• [Вопросы для ответа]
[1] Что в характере, согласно отрывку, чаще всего начинает управлять нами?
[2] Кратко перескажите абзац отрывка, начинающийся словами «То в характере, что мы принимаем», сохранив его главные мысли.
[3] Отредактируйте отрывок: приведите его часть со слов «Вот этот шкет» до слов «выпускник музыкальной школы.» включительно, заменив «Паганини» на «Ойстрах».

• [Отрывок]
______

Вот этот шкет с вечным гвоздем в месте, на котором сидят, от которого стонут учителя, перешли на анальгиновую диету родители и катаются от смеха дети, не новый ли это Райкин? А этот занудливый педант, не вынимающий голову из книг, не слышащий ничего и никого вокруг, не знающий радостей детских игр и не умеющий защитить себя, затюканный сверстниками и затасканный по психиатрам родителями, – не он ли прочтет на рассыпающемся от времени камне остававшиеся двести лет непонятными сотням «яйцеголовых» взрослых надписи, открывающие неизвестный пласт истории?
То в характере, что мы принимаем, доступно контролю и управлению, а то, чего не знаем или что отвергаем, чаще всего начинает управлять нами. В конце концов одни струны у скрипки нравятся мне больше, другие – меньше, но дело в том, знаю ли я их и умею ли ими пользоваться – если не так, как Паганини, то хотя бы как выпускник музыкальной школы.

______

• [Сведения]
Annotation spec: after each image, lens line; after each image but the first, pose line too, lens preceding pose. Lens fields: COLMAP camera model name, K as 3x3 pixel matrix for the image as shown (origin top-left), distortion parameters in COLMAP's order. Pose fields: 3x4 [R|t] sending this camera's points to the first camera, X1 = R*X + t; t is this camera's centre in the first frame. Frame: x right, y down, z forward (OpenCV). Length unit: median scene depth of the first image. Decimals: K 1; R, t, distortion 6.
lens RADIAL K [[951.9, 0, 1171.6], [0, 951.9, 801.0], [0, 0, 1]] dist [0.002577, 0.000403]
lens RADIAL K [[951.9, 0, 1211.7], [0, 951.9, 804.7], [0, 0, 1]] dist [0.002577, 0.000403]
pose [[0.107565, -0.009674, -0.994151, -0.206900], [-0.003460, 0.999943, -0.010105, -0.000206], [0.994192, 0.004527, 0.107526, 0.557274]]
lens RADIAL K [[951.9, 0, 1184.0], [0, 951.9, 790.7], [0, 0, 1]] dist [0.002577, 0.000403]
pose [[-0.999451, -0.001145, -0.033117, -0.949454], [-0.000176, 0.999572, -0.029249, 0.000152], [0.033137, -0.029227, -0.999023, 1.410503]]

______

• [Ответы]
[1] То, чего мы не знаем или что отвергаем.

[2] Черты характера, которые мы принимаем, поддаются контролю, а неизвестные или отвергнутые обычно управляют нами. Неважно, какие струны скрипки нравятся больше, а какие меньше. Главное — знать их и уметь ими пользоваться, пусть не как Паганини, а хотя бы как выпускник музыкальной школы.

[3]
Вот этот шкет с вечным гвоздем в месте, на котором сидят, от которого стонут учителя, перешли на анальгиновую диету родители и катаются от смеха дети, не новый ли это Райкин? А этот занудливый педант, не вынимающий голову из книг, не слышащий ничего и никого вокруг, не знающий радостей детских игр и не умеющий защитить себя, затюканный сверстниками и затасканный по психиатрам родителями, – не он ли прочтет на рассыпающемся от времени камне остававшиеся двести лет непонятными сотням «яйцеголовых» взрослых надписи, открывающие неизвестный пласт истории?
То в характере, что мы принимаем, доступно контролю и управлению, а то, чего не знаем или что отвергаем, чаще всего начинает управлять нами. В конце концов одни струны у скрипки нравятся мне больше, другие – меньше, но дело в том, знаю ли я их и умею ли ими пользоваться – если не так, как Ойстрах, то хотя бы как выпускник музыкальной школы.